» **EXERCISE DIRECTIONS**
Lay out every line of all the records below as a Markdown table with two columns, Row and Entry, giving each line a row number and skipping blank lines. Leave the pictures out of the table.

┌──

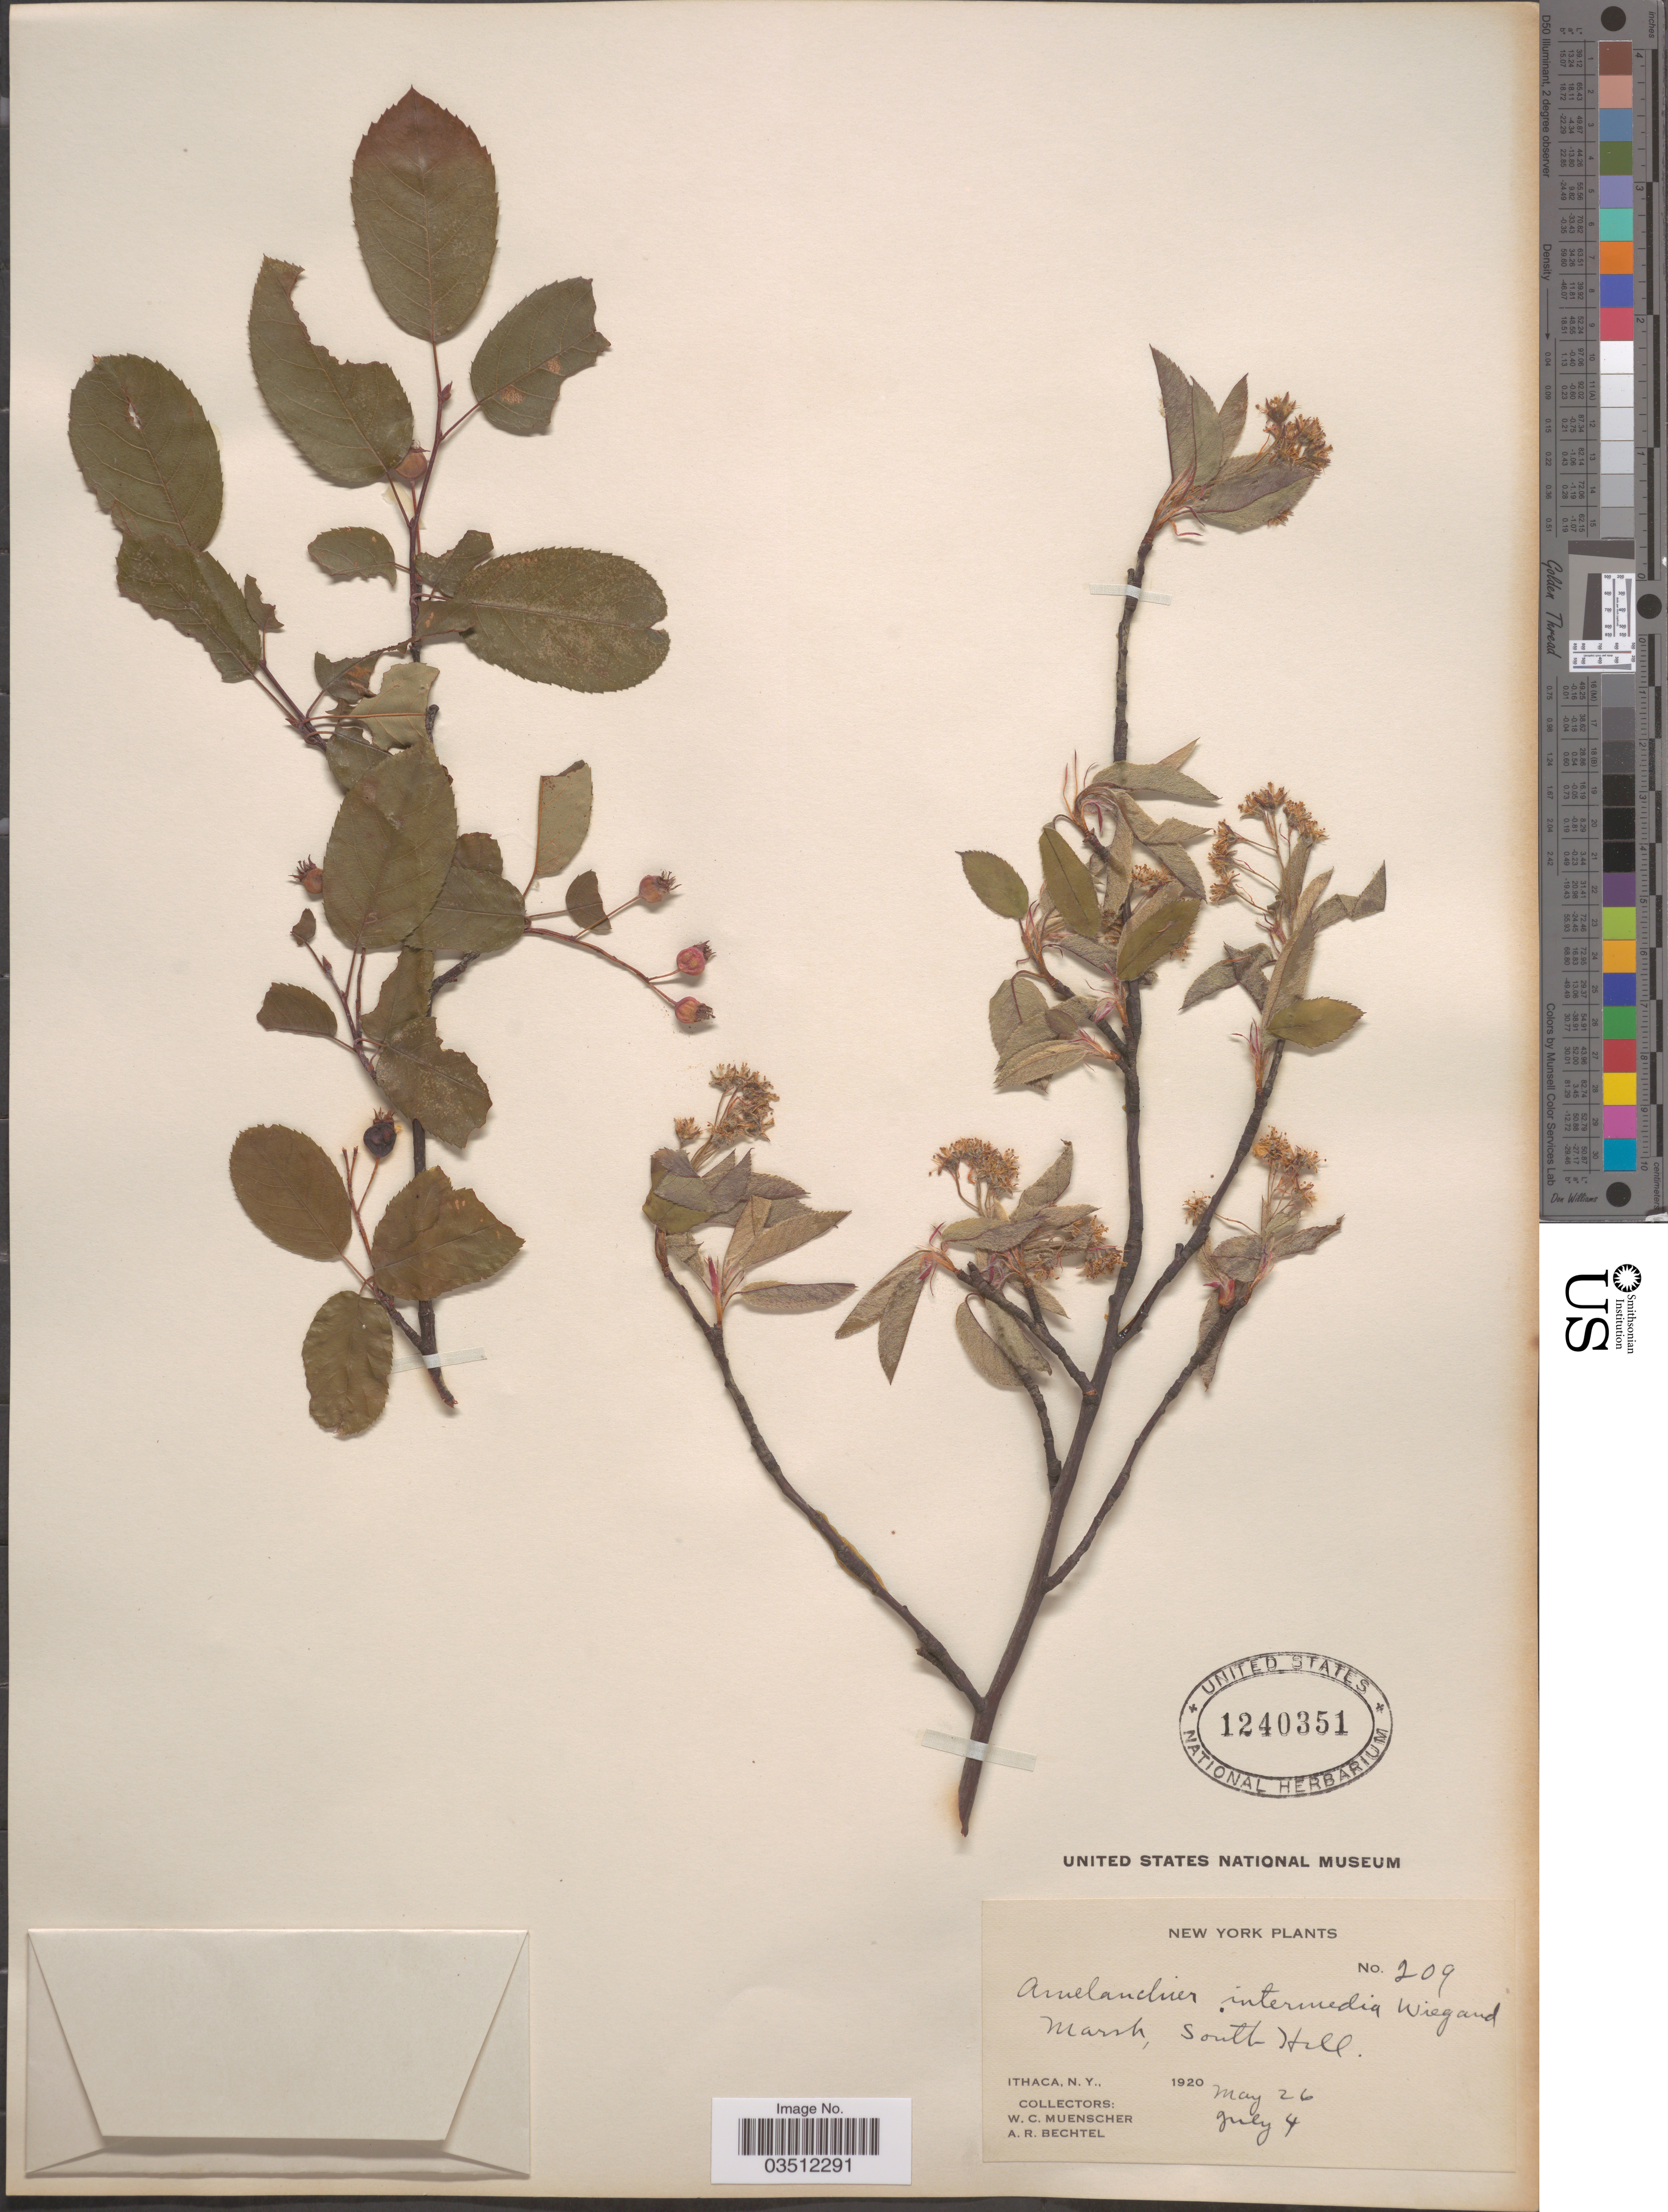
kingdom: Plantae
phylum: Tracheophyta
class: Magnoliopsida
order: Rosales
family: Rosaceae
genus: Amelanchier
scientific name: Amelanchier intermedia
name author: Spach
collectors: W. Muenscher & A. Bechtel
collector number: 209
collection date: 1920-05-26/1920-07-04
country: United States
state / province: New York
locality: Marsh, South Hill. Ithaca.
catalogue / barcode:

└──

» **RESPONSE**
| Row | Entry |
|---|---|
| 1 | kingdom: Plantae |
| 2 | phylum: Tracheophyta |
| 3 | class: Magnoliopsida |
| 4 | order: Rosales |
| 5 | family: Rosaceae |
| 6 | genus: Amelanchier |
| 7 | scientific name: Amelanchier intermedia |
| 8 | name author: Spach |
| 9 | collectors: W. Muenscher & A. Bechtel |
| 10 | collector number: 209 |
| 11 | collection date: 1920-05-26/1920-07-04 |
| 12 | country: United States |
| 13 | state / province: New York |
| 14 | locality: Marsh, South Hill. Ithaca. |
| 15 | catalogue / barcode: |